● Exercise description:
Rewrite the text from the entries with "ПОКЕР" changed to "ШАХМАТЫ" and everything else left as it is. Don't include the pictures.

START Dataset

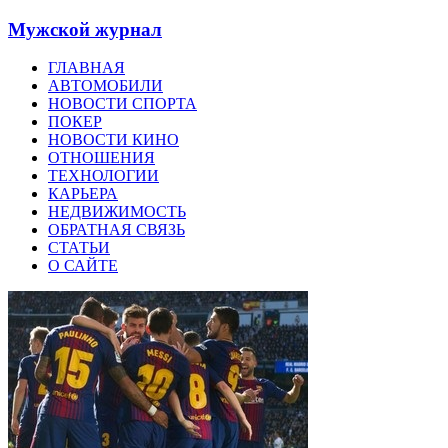
Мужской журнал
ГЛАВНАЯ
АВТОМОБИЛИ
НОВОСТИ СПОРТА
ПОКЕР
НОВОСТИ КИНО
ОТНОШЕНИЯ
ТЕХНОЛОГИИ
КАРЬЕРА
НЕДВИЖИМОСТЬ
ОБРАТНАЯ СВЯЗЬ
СТАТЬИ
О САЙТЕ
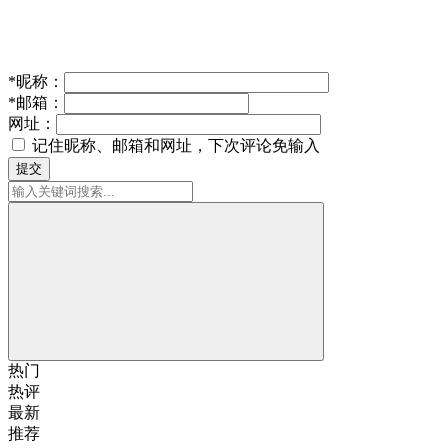
*
昵称：
*
邮箱：
网址：
记住昵称、邮箱和网址，下次评论免输入
提交
热门
热评
最新
推荐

END Dataset

● Task answer:
Мужской журнал
ГЛАВНАЯ
АВТОМОБИЛИ
НОВОСТИ СПОРТА
ШАХМАТЫ
НОВОСТИ КИНО
ОТНОШЕНИЯ
ТЕХНОЛОГИИ
КАРЬЕРА
НЕДВИЖИМОСТЬ
ОБРАТНАЯ СВЯЗЬ
СТАТЬИ
О САЙТЕ
*
昵称：
*
邮箱：
网址：
记住昵称、邮箱和网址，下次评论免输入
提交
热门
热评
最新
推荐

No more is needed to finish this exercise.